Kenapa? Ada lapangan pekerjaan, ada pendidikan yang baik untuk anak-anaknya.
Ada biaya hidup yang terjangkau. Ada kesehatan yang baik. Jadi kami di dalam
putaran kedua ini terus fokus pada tema-tema, rencana-rencana untuk mengubah
kondisi warga Jakarta.
Selama ini apa yang masih kurang dilakukan Pemprov DKI?
Kita perlu fokus pada membangun manusianya. Dan, membangun
manusianya itu artinya memperhatikan kondisi kesehatan, memperhatikan kondisi
pendidikannya, memperhatikan masyarakatnya, memperhatikan kebutuhan hidupnya.

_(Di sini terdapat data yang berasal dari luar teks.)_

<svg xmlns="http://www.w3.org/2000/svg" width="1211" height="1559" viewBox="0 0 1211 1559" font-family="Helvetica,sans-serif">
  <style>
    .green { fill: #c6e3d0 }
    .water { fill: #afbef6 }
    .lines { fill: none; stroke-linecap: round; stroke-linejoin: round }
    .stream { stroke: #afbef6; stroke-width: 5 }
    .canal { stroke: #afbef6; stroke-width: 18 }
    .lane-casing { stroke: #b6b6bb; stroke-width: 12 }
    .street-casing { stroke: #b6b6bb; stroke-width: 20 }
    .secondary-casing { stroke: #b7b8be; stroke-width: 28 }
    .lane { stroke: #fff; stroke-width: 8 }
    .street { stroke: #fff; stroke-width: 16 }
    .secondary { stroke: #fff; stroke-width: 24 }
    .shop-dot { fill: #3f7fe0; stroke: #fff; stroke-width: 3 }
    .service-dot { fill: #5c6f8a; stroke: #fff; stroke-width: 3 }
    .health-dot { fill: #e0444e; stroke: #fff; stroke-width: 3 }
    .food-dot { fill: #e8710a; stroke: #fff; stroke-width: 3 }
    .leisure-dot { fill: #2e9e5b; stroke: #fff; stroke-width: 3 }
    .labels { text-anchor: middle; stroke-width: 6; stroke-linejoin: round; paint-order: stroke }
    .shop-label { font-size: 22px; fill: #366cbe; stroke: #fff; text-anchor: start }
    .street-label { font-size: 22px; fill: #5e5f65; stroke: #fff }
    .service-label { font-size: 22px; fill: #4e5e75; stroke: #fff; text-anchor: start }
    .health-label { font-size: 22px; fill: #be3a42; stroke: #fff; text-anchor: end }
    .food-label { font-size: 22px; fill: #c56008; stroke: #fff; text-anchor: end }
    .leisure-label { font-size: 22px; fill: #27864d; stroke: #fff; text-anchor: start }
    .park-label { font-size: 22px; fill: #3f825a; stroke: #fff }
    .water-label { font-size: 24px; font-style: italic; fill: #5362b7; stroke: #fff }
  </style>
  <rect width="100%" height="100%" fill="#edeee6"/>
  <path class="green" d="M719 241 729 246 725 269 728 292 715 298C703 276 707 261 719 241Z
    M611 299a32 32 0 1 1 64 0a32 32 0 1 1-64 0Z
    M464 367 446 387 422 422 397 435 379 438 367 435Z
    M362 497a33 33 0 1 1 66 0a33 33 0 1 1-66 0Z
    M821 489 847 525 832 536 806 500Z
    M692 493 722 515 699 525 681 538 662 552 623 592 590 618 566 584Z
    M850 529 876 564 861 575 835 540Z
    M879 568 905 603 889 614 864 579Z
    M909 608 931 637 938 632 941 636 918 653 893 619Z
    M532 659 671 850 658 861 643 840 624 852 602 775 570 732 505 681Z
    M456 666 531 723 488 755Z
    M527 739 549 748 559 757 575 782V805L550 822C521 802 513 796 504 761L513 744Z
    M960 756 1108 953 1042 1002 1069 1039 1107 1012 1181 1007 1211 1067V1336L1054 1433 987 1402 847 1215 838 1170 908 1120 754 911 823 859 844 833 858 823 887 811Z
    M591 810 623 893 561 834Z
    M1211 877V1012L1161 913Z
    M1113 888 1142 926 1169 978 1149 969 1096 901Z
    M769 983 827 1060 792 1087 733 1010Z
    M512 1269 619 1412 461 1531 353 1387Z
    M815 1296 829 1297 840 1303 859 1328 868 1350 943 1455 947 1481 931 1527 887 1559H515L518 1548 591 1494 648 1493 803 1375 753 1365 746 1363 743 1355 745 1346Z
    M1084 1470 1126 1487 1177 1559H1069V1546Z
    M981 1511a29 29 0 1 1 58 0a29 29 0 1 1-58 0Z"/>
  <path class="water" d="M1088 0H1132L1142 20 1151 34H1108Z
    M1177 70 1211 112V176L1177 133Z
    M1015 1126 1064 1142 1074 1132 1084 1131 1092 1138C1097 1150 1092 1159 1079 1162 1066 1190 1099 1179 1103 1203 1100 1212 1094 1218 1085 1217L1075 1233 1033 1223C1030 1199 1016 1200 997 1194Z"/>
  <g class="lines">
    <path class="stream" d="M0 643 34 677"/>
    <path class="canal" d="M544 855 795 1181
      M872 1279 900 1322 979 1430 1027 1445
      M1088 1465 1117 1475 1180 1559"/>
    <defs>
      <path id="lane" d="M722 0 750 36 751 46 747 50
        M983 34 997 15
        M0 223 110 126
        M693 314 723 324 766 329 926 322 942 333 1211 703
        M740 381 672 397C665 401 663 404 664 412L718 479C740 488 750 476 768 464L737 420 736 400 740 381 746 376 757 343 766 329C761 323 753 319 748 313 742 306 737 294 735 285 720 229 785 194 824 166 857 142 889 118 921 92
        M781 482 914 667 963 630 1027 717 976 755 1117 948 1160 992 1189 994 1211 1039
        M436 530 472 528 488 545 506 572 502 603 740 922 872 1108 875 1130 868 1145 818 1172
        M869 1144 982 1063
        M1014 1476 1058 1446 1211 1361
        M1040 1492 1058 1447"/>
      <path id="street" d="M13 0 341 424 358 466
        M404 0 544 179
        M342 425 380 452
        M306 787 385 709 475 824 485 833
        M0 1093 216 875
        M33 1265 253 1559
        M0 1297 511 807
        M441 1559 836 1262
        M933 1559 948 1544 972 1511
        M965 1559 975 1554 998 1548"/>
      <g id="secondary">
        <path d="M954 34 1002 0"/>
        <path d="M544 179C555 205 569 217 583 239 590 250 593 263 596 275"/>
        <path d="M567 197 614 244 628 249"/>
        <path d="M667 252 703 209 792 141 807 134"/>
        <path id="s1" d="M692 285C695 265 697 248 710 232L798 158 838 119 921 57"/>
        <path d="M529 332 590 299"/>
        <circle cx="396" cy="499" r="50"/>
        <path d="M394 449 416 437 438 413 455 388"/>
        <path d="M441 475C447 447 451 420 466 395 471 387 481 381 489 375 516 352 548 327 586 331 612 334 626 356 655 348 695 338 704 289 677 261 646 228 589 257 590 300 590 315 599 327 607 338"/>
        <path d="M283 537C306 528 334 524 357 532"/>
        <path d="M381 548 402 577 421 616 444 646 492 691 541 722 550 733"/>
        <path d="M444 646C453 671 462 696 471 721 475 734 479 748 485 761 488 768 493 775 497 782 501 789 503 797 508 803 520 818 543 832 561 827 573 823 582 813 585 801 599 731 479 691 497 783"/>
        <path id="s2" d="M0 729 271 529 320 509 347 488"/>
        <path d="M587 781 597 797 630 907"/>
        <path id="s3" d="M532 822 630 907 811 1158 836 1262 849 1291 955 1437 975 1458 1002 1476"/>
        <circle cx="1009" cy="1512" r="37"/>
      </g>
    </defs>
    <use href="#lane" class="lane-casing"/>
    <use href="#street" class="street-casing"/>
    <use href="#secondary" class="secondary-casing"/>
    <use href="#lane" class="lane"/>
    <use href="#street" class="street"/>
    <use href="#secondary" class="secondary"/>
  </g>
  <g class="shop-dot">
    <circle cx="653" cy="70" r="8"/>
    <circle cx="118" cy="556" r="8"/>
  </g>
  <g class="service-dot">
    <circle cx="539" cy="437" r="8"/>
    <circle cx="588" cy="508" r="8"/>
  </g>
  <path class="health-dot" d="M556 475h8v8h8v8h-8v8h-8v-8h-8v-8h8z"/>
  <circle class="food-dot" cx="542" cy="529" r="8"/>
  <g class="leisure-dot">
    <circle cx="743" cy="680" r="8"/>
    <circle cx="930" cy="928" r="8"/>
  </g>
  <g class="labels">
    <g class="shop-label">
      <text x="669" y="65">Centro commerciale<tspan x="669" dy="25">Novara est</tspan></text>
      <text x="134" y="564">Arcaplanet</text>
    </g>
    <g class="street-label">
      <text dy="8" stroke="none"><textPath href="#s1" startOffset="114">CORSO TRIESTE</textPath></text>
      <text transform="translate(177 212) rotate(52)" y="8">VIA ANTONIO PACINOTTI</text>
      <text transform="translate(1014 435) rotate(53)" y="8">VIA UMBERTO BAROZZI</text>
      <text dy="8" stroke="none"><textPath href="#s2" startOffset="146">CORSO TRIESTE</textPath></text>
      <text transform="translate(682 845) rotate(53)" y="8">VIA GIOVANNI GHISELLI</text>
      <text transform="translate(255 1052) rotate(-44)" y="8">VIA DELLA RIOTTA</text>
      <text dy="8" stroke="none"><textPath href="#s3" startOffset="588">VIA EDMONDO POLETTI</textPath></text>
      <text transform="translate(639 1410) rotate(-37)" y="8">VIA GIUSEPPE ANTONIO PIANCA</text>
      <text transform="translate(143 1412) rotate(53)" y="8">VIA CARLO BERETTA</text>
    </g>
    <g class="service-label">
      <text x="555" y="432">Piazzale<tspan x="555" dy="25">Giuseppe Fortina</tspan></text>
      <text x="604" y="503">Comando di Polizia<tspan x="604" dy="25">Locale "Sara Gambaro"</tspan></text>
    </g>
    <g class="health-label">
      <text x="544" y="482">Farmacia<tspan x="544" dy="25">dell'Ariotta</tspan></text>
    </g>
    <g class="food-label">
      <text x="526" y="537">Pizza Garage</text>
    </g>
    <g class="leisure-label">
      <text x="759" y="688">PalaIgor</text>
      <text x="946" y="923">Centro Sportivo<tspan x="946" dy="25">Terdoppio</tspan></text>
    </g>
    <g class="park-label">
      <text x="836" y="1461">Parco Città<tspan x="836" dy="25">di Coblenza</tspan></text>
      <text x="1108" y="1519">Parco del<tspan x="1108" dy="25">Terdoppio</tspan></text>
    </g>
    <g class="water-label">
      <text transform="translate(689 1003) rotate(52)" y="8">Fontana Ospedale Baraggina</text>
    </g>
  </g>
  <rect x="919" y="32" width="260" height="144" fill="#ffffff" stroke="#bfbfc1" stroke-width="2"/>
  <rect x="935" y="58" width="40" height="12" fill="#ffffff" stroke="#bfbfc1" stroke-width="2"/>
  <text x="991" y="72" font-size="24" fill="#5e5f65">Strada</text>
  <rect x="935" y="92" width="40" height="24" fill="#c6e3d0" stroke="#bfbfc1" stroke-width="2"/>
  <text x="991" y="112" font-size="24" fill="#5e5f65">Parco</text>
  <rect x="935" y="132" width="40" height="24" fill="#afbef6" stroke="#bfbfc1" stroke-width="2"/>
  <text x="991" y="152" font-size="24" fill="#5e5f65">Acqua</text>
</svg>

Jadi, misalnya kalau kita lihat, ternyata di Jakarta 49
persen tidak punya rumah. Coba, di Ibu Kota negara, 49 persen penduduknya tidak
punya rumah. Karena itu kita punya solusi perumahan untuk mereka.
Ketika dicek warga Jakarta bukan enggak bisa punya rumah.
Mereka bisa nyicil, tapi enggak punya uang untuk bayar DP. Oke, kita punya
program, nyicil rumah tanpa DP. Ini contoh, karena yang kita pikirkan
manusianya.
Kita lihat, kenapa banyak pengangguran, apalagi di Jakarta
Utara. Ternyata 48 persen anak usia SMA di Jakarta Utara tidak sekolah,
separuhnya. Jadi, Jakarta itu bukan kumpulan gedung, Jakarta itu kumpulan
manusia, yang harus dibangun itu manusianya.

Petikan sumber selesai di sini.